After determining which clients most needed help riding out the storm, CHCA’s coordinators began calling their aides over the weekend. Even though many of the aides were scheduled to be off those days, they prepared to report for work for the duration of the storm.
“They know that if they’re not there, [the high-priority clients] really have no one else to depend on,” said Yarleen Anavitate, the service delivery manager for CHCA’s Visiting Nurse Service of New York (VNSNY) team. Like many CHCA managers and coordinators, Anavitate worked 14-hour days from her home throughout the storm, helping to coordinate services for CHCA’s most vulnerable clients.
The hurricane finally made landfall in the city on Monday, October 29, flooding streets, knocking out electricity, destroying homes, and causing tens of billions of dollars in damage. Everyone in New York was affected by the storm in some way. But because of CHCA’s hard work and preparation, “no clients were imperiled,” said Ralph Lozada, executive associate to the president at CHCA. “At the end of the day, people got the care they needed.”
Extraordinary People
“Basically, we have a bunch of pretty extraordinary people that work for us,” Anavitate said — referring to all of CHCA’s aides, coordinators, and managers.
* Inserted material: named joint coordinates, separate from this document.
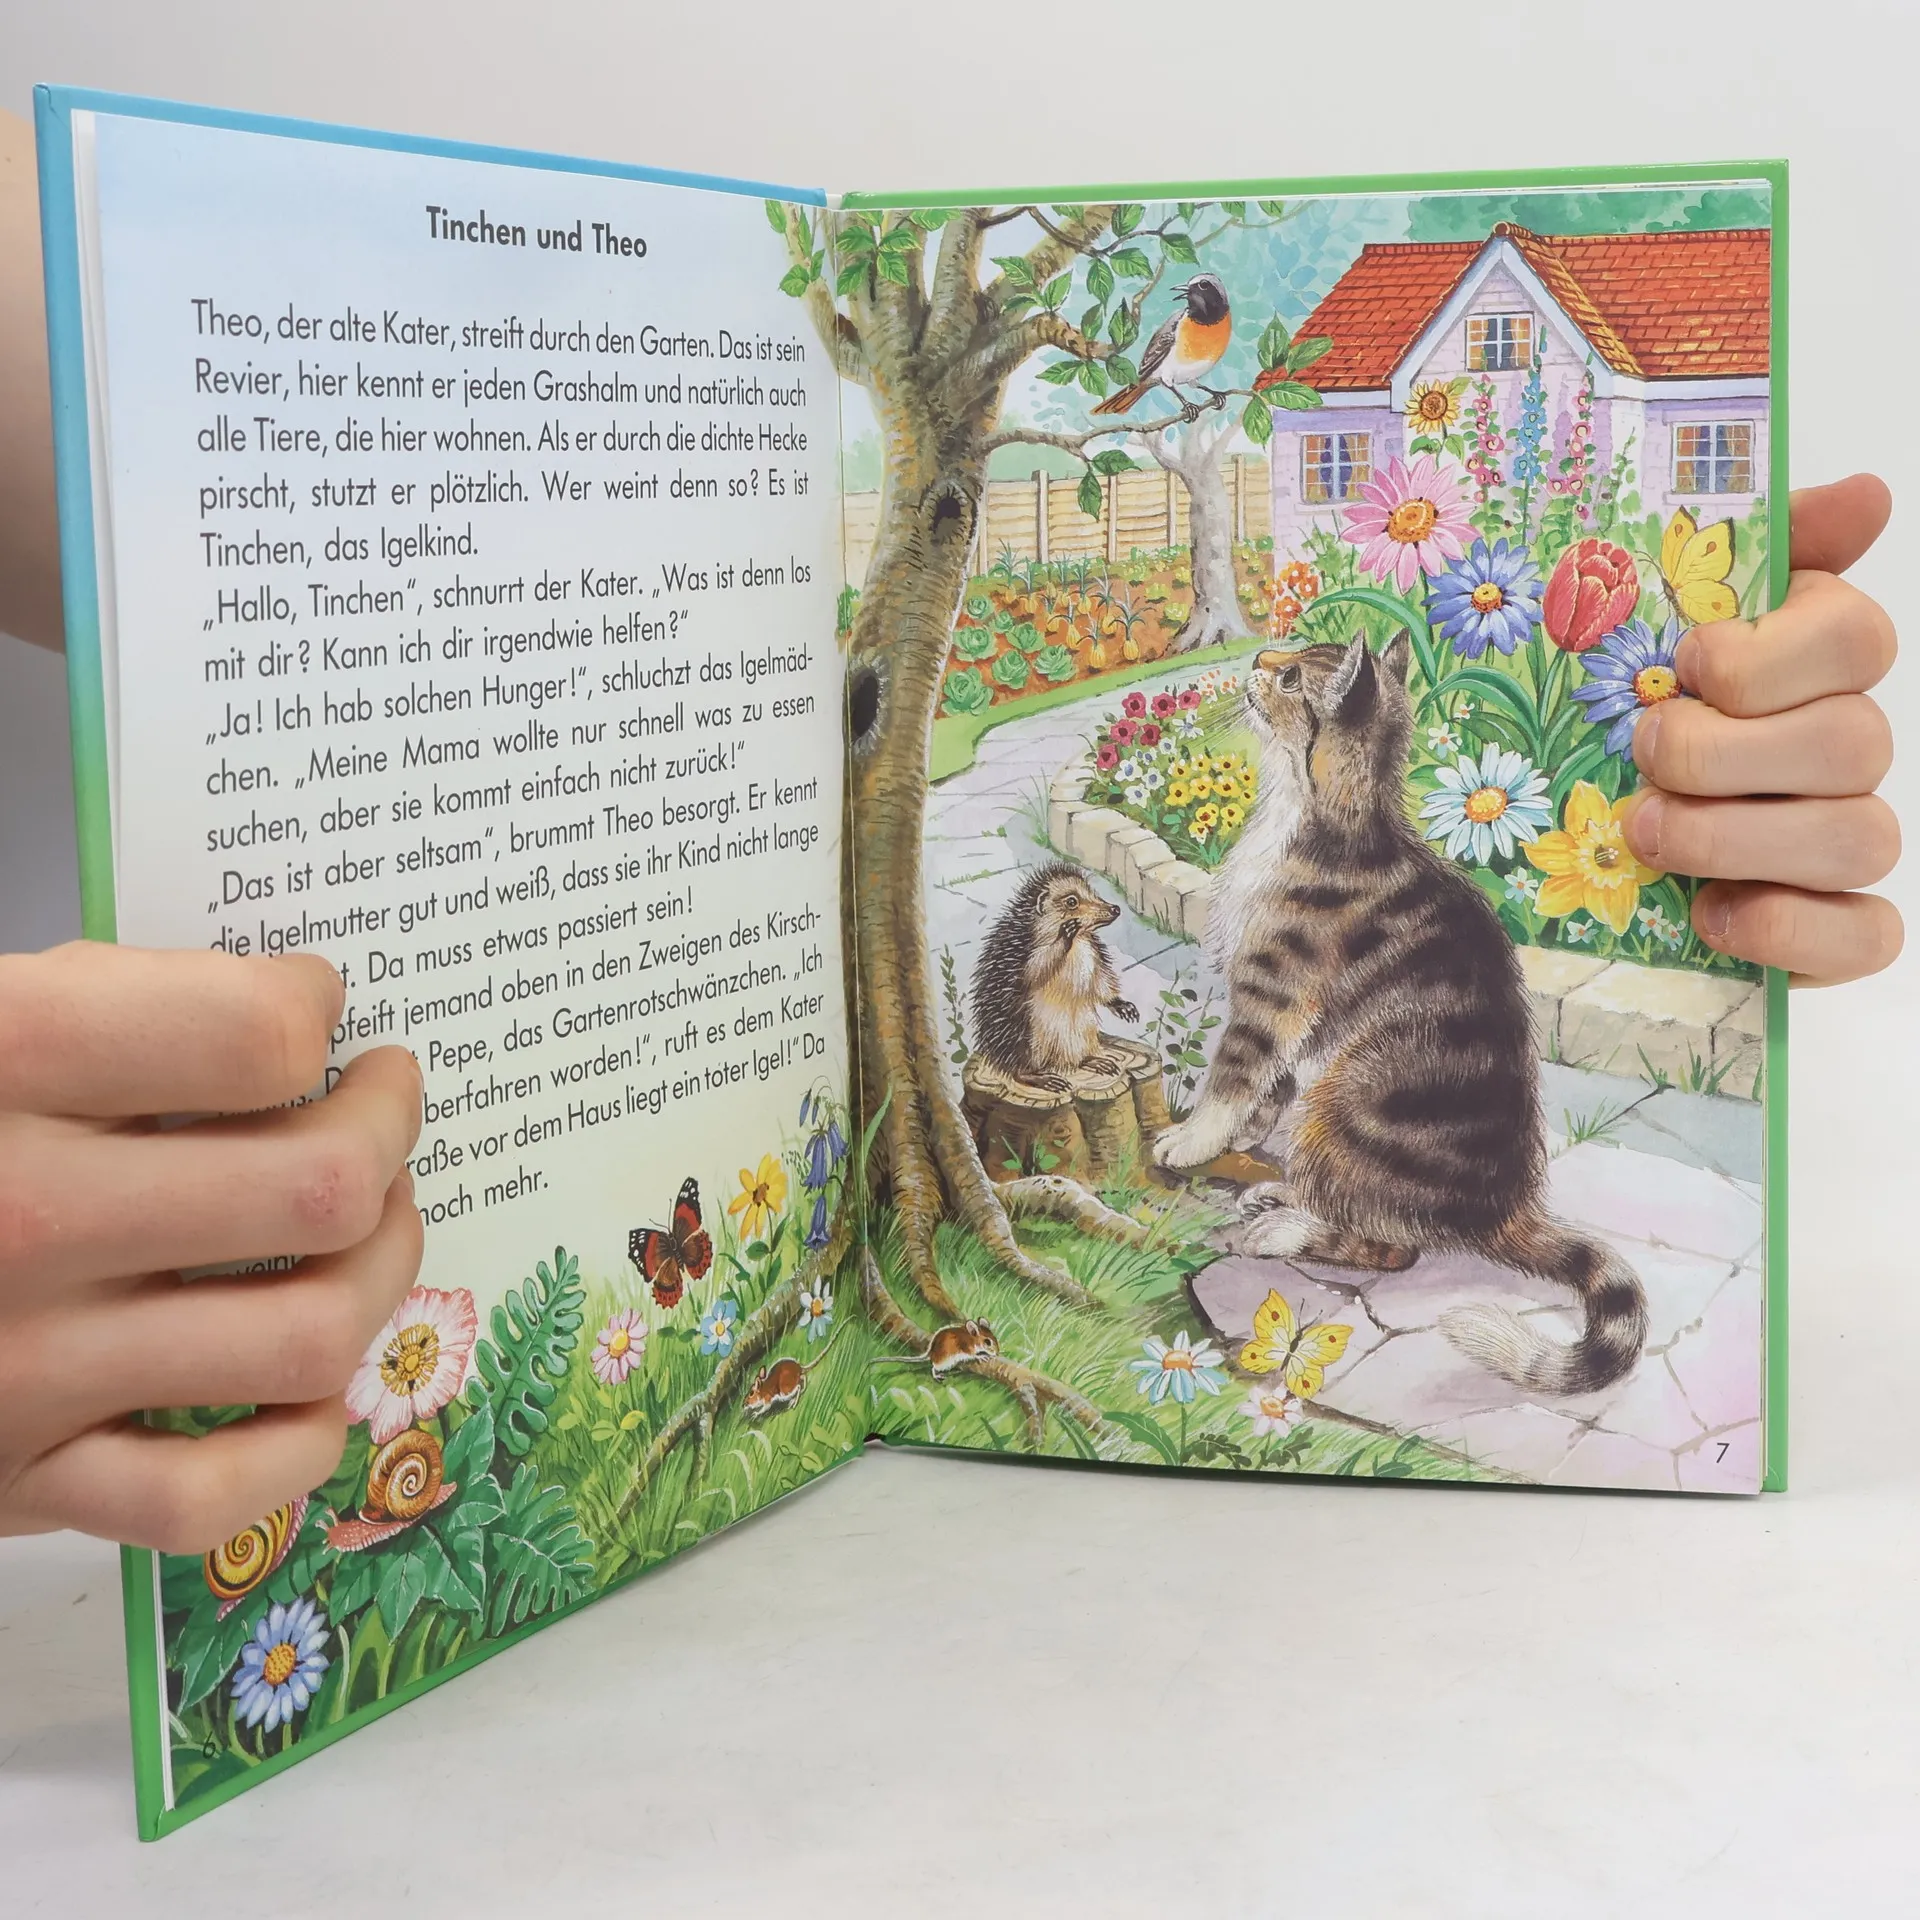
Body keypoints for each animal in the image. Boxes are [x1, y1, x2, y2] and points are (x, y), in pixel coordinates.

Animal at [971, 862, 1138, 1090]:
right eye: (1072, 901)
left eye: (1093, 893)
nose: (1115, 908)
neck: (1077, 943)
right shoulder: (1020, 953)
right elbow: (1033, 971)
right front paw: (1064, 936)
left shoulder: (1095, 953)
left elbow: (1101, 981)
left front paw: (1122, 1004)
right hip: (1024, 1034)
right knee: (1020, 1063)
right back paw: (1040, 1076)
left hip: (1083, 1029)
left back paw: (1092, 1060)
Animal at [1153, 632, 1647, 1396]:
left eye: (1291, 679)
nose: (1258, 661)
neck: (1308, 810)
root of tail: (1504, 1208)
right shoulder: (1297, 1019)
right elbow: (1270, 1083)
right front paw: (1248, 1137)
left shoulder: (1275, 990)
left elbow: (1234, 1074)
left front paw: (1194, 1140)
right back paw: (1279, 1195)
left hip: (1341, 1100)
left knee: (1390, 1249)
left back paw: (1285, 1226)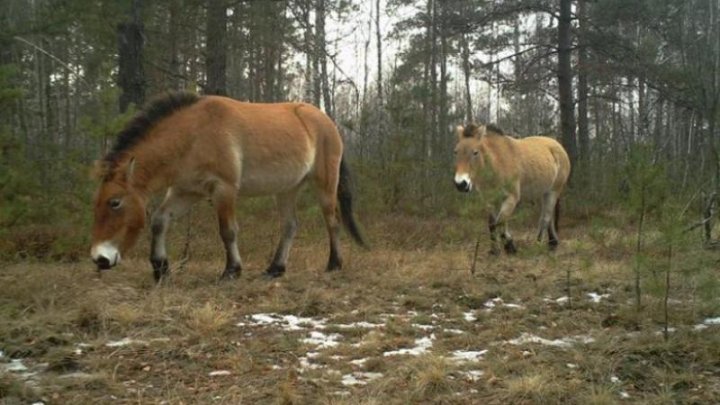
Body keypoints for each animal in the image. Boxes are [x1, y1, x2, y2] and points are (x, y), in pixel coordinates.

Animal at [91, 91, 366, 280]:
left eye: (115, 202)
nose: (99, 258)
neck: (192, 135)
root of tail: (328, 122)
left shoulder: (224, 189)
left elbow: (228, 231)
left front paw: (232, 271)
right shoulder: (185, 191)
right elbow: (159, 221)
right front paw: (161, 269)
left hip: (325, 184)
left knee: (332, 222)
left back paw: (334, 264)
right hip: (287, 189)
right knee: (290, 226)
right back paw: (275, 269)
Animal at [452, 124, 572, 254]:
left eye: (475, 152)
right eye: (456, 152)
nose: (461, 184)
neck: (497, 163)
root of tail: (558, 145)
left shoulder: (511, 198)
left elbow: (500, 221)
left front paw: (510, 246)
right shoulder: (489, 200)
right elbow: (492, 224)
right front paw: (495, 250)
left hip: (553, 191)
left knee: (545, 218)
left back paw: (538, 243)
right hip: (542, 193)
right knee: (548, 216)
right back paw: (552, 243)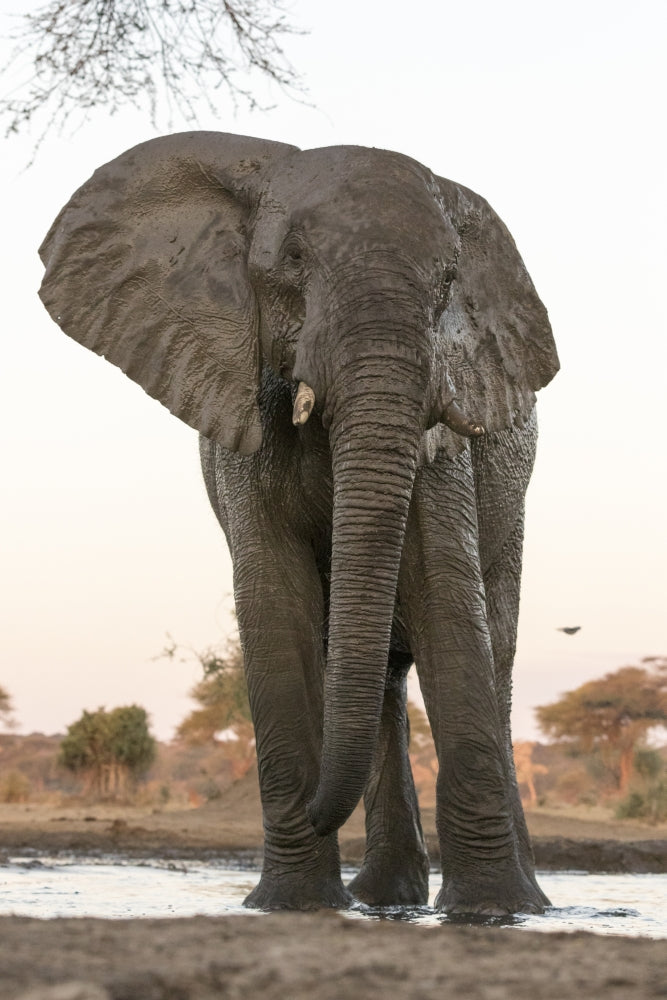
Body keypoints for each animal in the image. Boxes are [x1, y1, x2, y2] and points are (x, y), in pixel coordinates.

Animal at [39, 131, 559, 914]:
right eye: (289, 263)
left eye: (448, 284)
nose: (318, 808)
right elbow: (276, 606)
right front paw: (290, 904)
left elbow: (447, 597)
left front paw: (491, 912)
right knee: (377, 677)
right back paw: (382, 898)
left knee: (490, 651)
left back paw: (508, 902)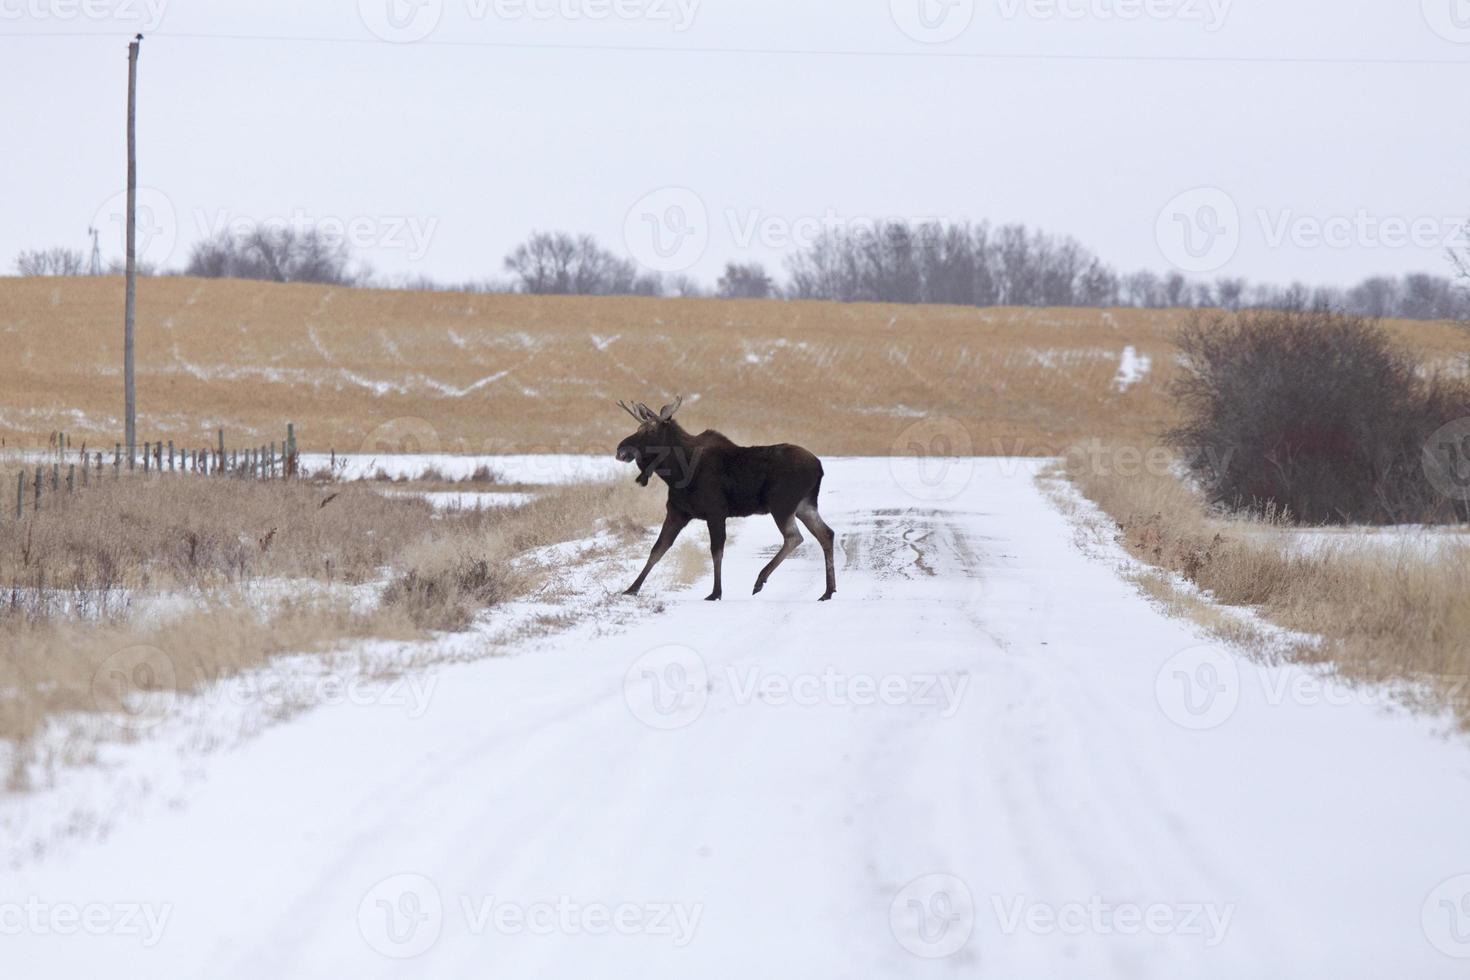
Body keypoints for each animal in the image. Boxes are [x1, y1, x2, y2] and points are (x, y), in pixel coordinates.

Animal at [611, 396, 840, 599]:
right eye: (638, 429)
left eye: (649, 430)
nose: (620, 450)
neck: (677, 473)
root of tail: (819, 467)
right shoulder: (678, 512)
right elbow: (657, 549)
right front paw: (631, 589)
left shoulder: (715, 512)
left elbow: (716, 551)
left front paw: (715, 592)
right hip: (804, 505)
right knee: (826, 534)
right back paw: (828, 591)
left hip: (782, 504)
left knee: (794, 537)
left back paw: (760, 580)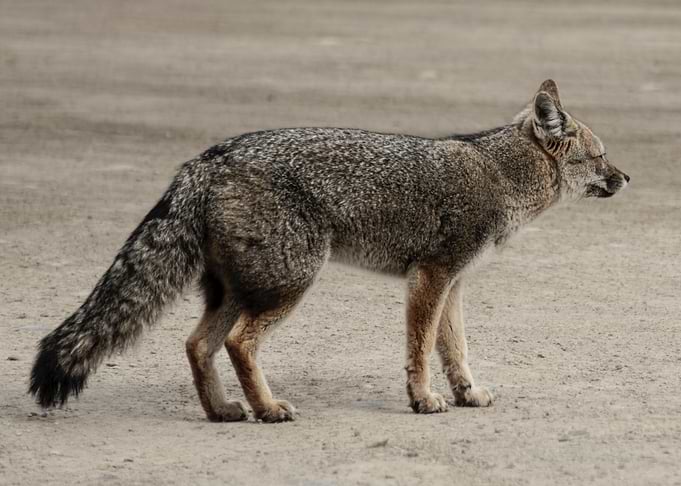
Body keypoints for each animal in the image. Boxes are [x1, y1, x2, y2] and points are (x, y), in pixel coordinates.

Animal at [29, 80, 629, 422]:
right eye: (601, 156)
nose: (627, 177)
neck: (501, 173)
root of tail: (206, 158)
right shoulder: (430, 277)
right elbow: (420, 350)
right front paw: (423, 400)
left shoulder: (453, 283)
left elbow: (454, 349)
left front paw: (467, 393)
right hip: (290, 284)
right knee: (239, 344)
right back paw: (268, 409)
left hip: (244, 289)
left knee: (198, 345)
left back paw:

During the storm, some aides told her that they were staying with their clients no matter what. “One of them was with a bed-bound patient that [needs] total care, and the aide decided on her own that she was not going to leave the patient,” she said. “Even if we paid her, yes or no.” (In the end, aides were paid for all the hours they stayed with their clients.)
“We have become accustomed to dealing with natural disasters and those that are not so natural, such as transit strikes,” said CHCA President/CEO Michael Elsas. “No amount of preparation is ever adequate. When it comes down to it, the bulk of the home care delivery system always relies on the dedication, caring, and reliability of the home care worker. It simply astounds me.”
McFarlane, the client in lower Manhattan, certainly appreciated the dedication and reliability of Murray. Asked what he would tell Murray about their shared storm experience, MacFarlane said he would say, “Thank you for sticking it out.
“Lots of people would complain, but the job was her priority at that time,” he added. The storm was difficult, and occasionally frightening; McFarlane kept worrying that his first-floor apartment would flood. But Murray helped him through it.
“Life has its adversities, and you just sort of have to go with the flow,” McFarlane said. “If you’re with people who care about you, it’s even better.”